• _EXERCISE DESCRIPTION_
Going line by line through the records below, count those containing the word "melalui", then give only the count.

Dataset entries
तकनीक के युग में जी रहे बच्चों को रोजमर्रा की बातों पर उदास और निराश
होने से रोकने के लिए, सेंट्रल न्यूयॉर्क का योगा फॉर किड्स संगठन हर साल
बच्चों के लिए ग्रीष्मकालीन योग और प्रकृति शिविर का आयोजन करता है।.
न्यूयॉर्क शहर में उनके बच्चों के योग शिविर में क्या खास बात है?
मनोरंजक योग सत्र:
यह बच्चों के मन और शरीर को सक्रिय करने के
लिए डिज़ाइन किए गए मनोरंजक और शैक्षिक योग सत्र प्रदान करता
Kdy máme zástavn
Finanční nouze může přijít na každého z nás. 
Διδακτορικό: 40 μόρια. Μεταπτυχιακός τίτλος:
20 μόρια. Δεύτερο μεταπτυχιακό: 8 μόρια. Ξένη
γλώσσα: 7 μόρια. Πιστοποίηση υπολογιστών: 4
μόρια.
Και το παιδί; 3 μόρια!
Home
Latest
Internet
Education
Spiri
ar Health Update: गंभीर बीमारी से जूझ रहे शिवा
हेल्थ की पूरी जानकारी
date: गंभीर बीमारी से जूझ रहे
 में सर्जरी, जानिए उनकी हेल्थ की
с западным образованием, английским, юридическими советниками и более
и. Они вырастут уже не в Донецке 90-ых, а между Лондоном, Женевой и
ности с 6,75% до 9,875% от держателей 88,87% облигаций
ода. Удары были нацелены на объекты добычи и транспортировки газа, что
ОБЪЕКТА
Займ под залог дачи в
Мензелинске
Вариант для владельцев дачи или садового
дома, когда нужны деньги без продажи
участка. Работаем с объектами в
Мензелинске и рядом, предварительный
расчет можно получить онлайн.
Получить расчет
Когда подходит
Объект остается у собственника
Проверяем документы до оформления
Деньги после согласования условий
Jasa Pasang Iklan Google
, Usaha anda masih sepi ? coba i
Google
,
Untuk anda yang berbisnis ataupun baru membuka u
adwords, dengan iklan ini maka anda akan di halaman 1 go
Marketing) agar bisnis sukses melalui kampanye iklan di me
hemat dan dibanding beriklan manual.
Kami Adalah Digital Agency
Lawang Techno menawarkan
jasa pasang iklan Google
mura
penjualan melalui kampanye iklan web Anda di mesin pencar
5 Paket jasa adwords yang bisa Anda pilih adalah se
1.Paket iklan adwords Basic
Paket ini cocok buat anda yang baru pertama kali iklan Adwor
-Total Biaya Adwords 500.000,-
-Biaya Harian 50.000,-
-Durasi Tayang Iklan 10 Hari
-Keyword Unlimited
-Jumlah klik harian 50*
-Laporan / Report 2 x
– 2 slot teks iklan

• _OUTPUT FOR THIS EXERCISE_
2